Information given:
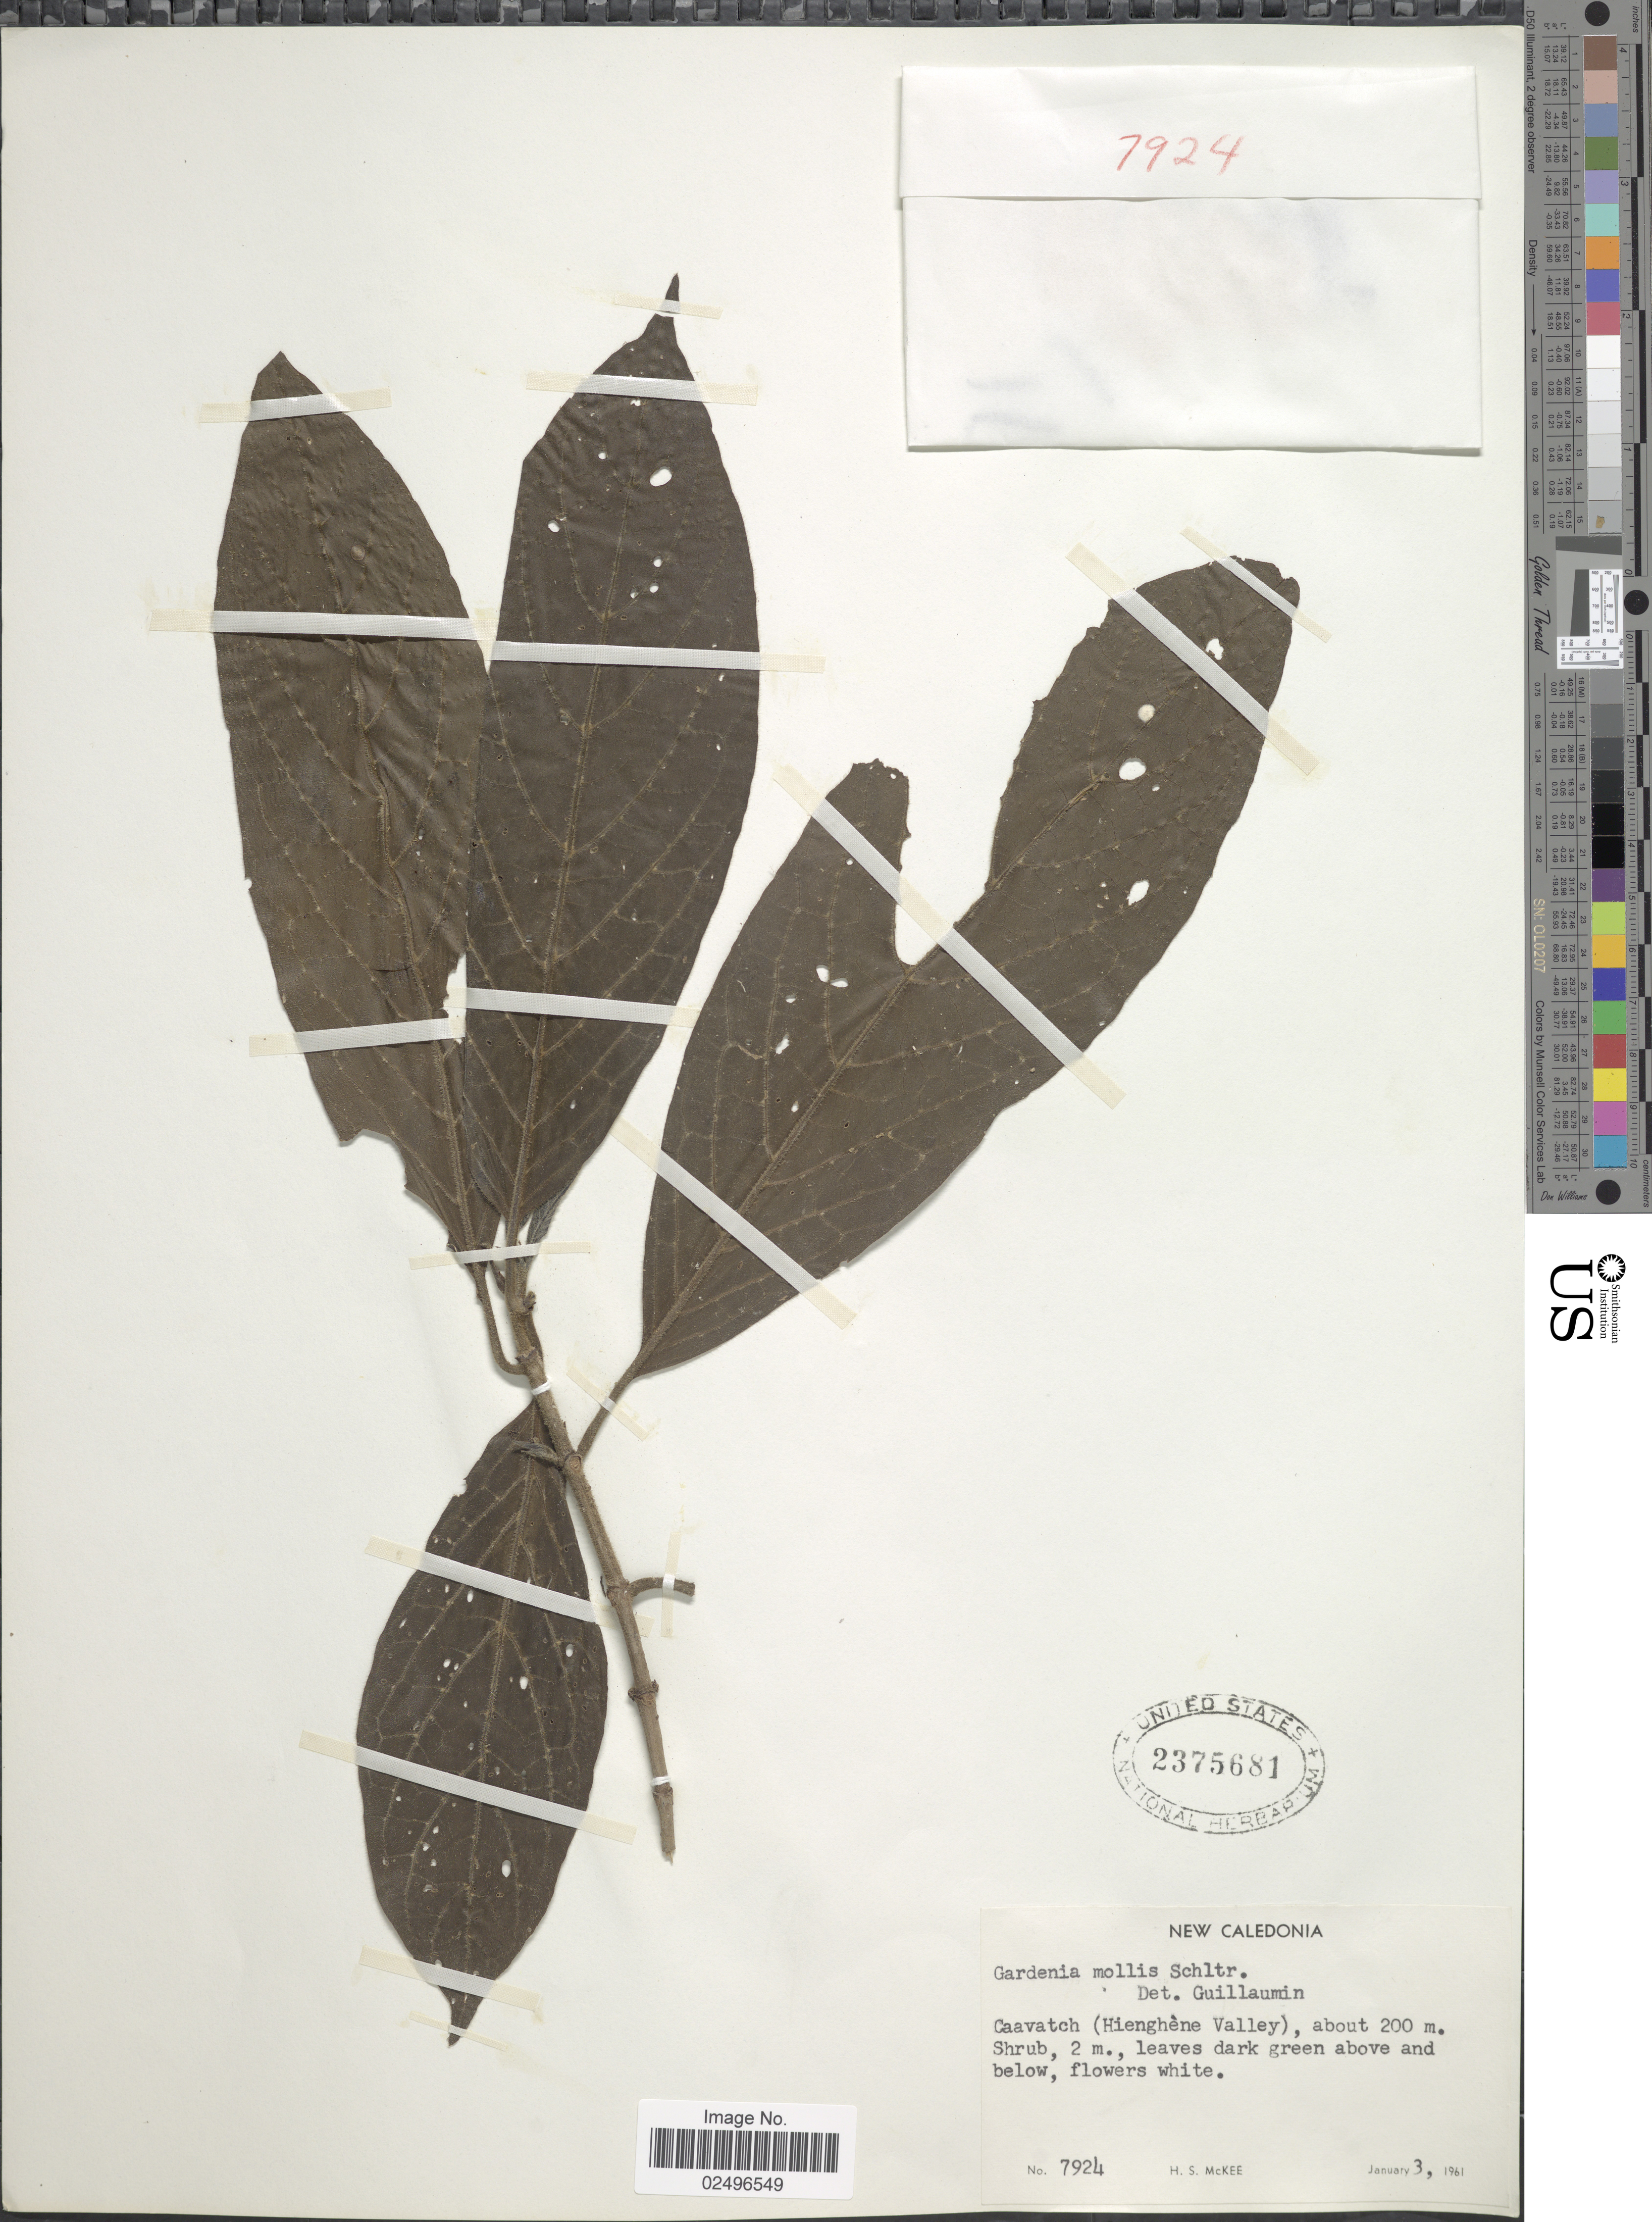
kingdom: Plantae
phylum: Tracheophyta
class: Magnoliopsida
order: Gentianales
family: Rubiaceae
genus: Gardenia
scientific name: Gardenia mollis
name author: Schltr.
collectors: H. S. McKee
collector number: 7924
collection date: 1961-01-03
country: New Caledonia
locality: Caavatch (Hienghene Valley)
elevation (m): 200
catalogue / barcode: US 2375681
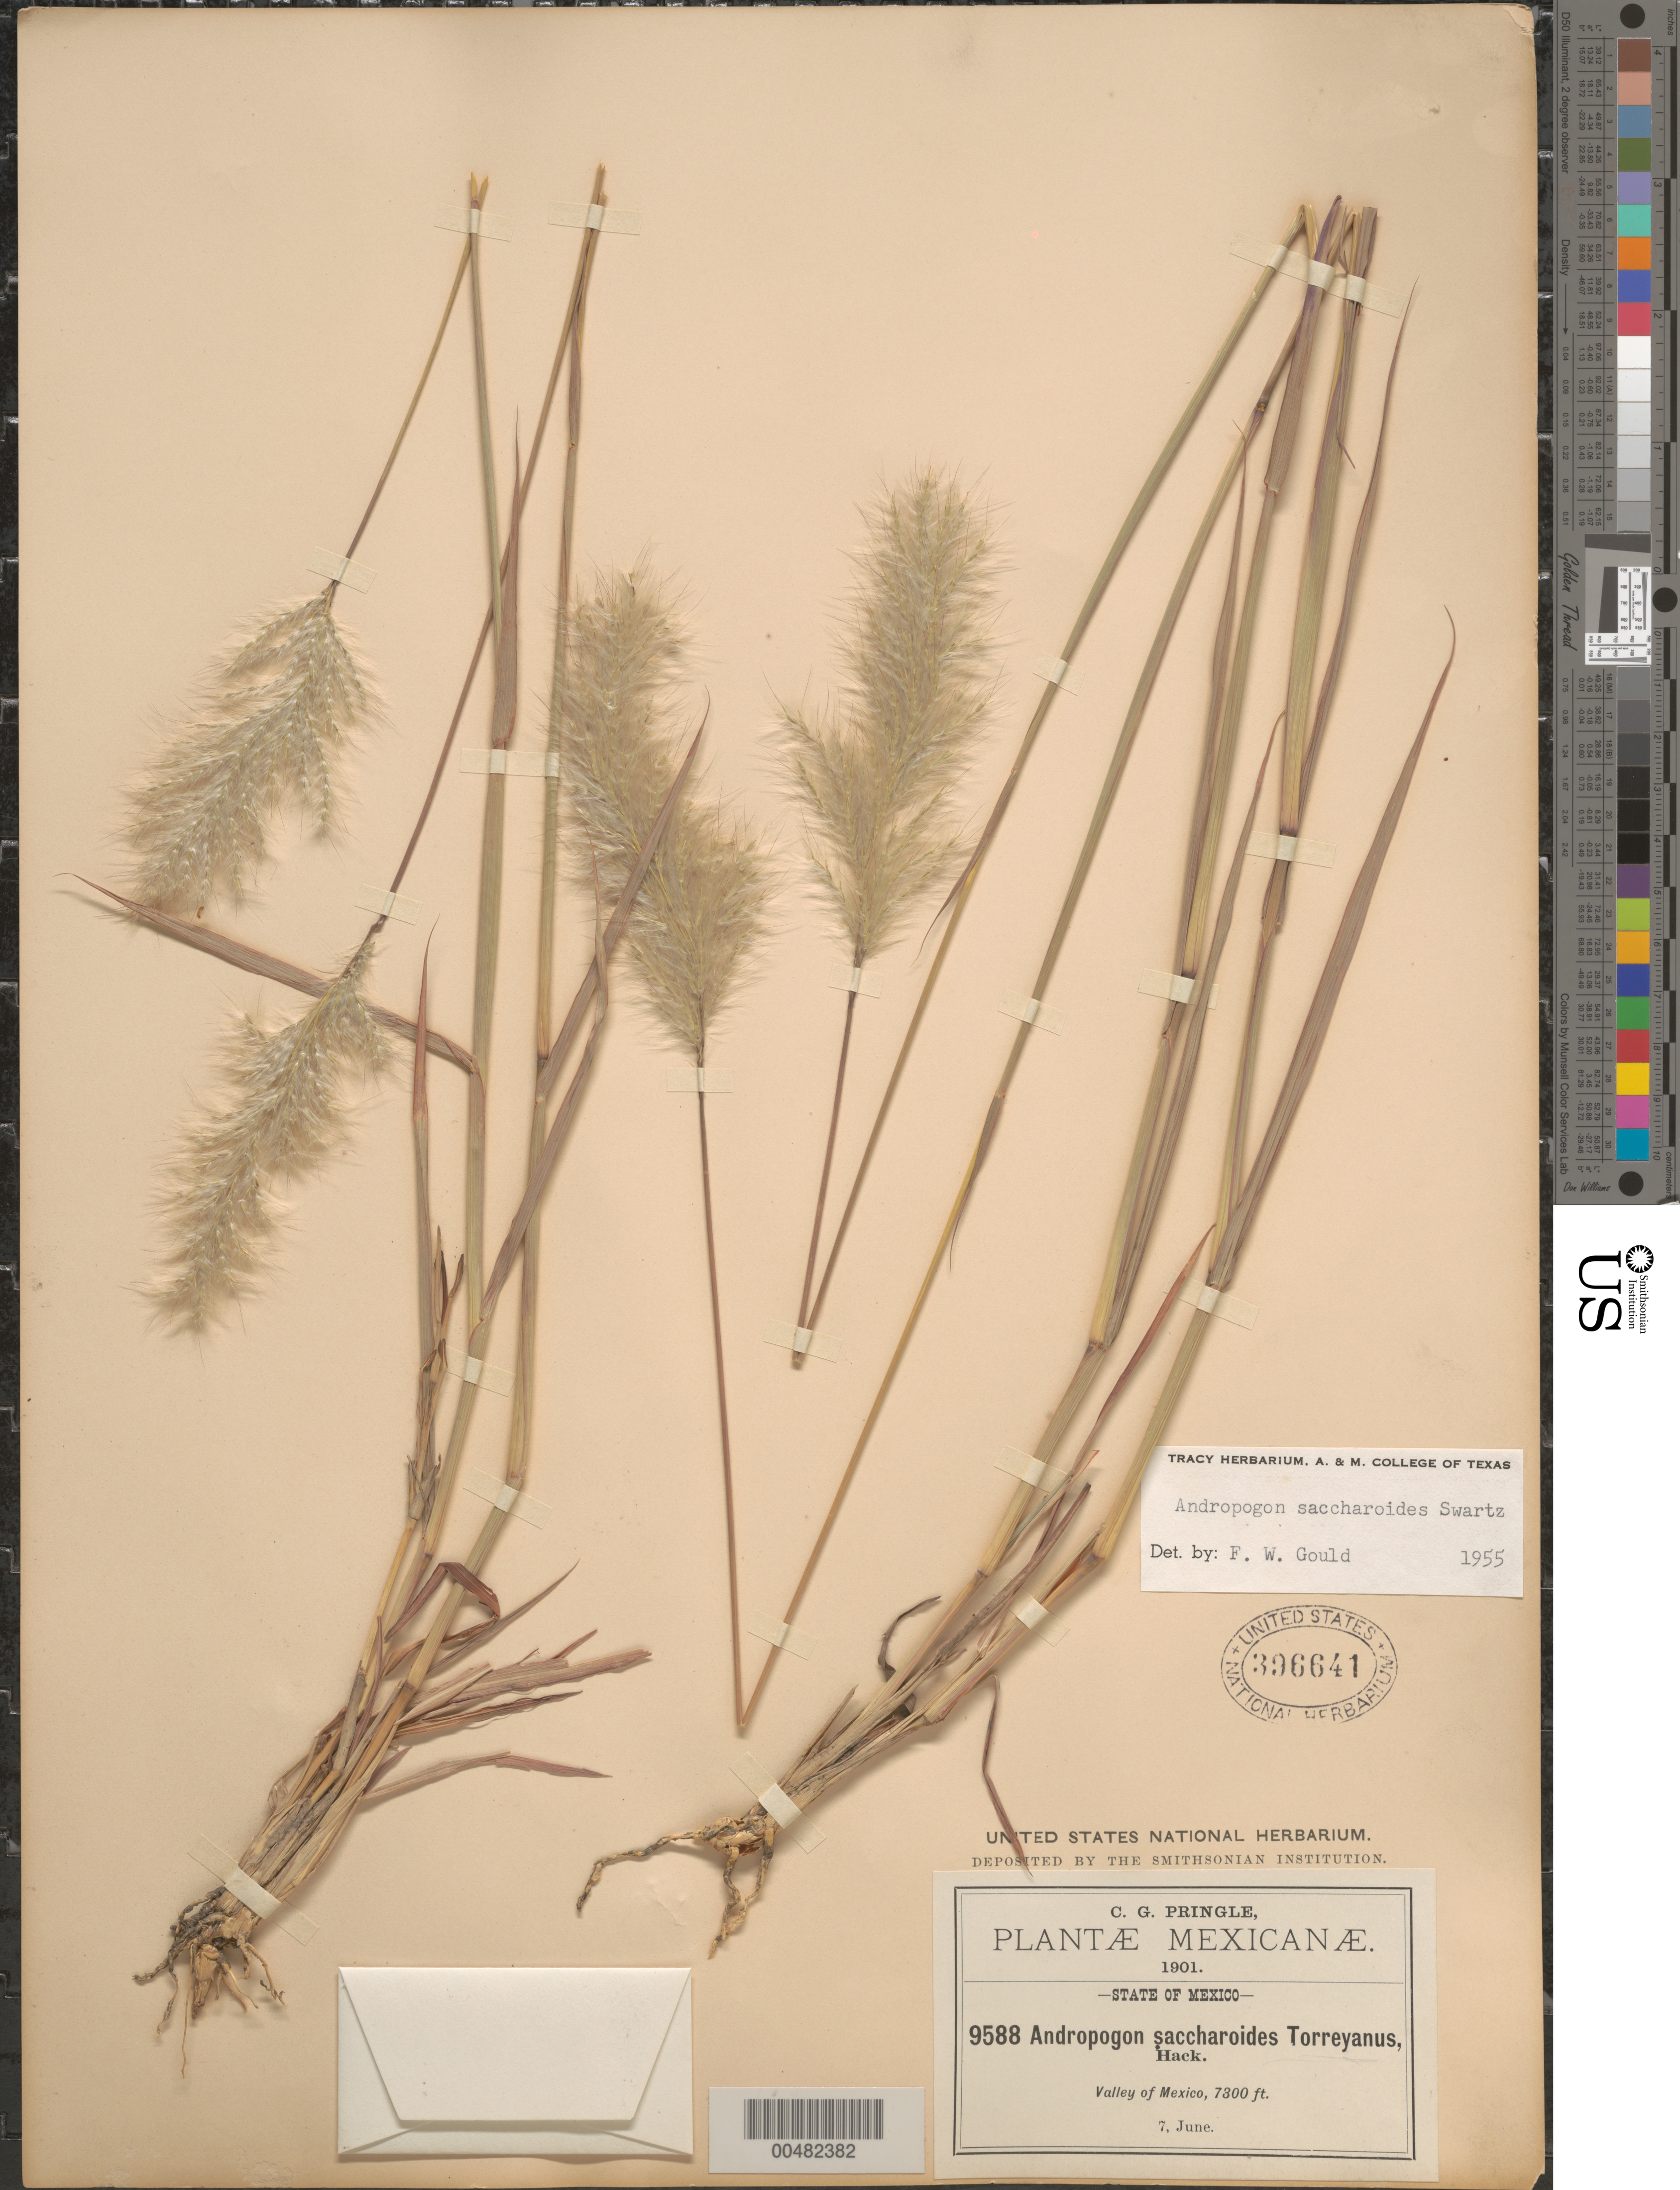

Short exercise:
Please print every line of the records above word for word, leaving out the pictures.

The reply:
kingdom: Plantae
phylum: Tracheophyta
class: Magnoliopsida
order: Gentianales
family: Rubiaceae
genus: Gardenia
scientific name: Gardenia mollis
name author: Schltr.
collectors: H. S. McKee
collector number: 7924
collection date: 1961-01-03
country: New Caledonia
locality: Caavatch (Hienghene Valley)
elevation (m): 200
catalogue / barcode: US 2375681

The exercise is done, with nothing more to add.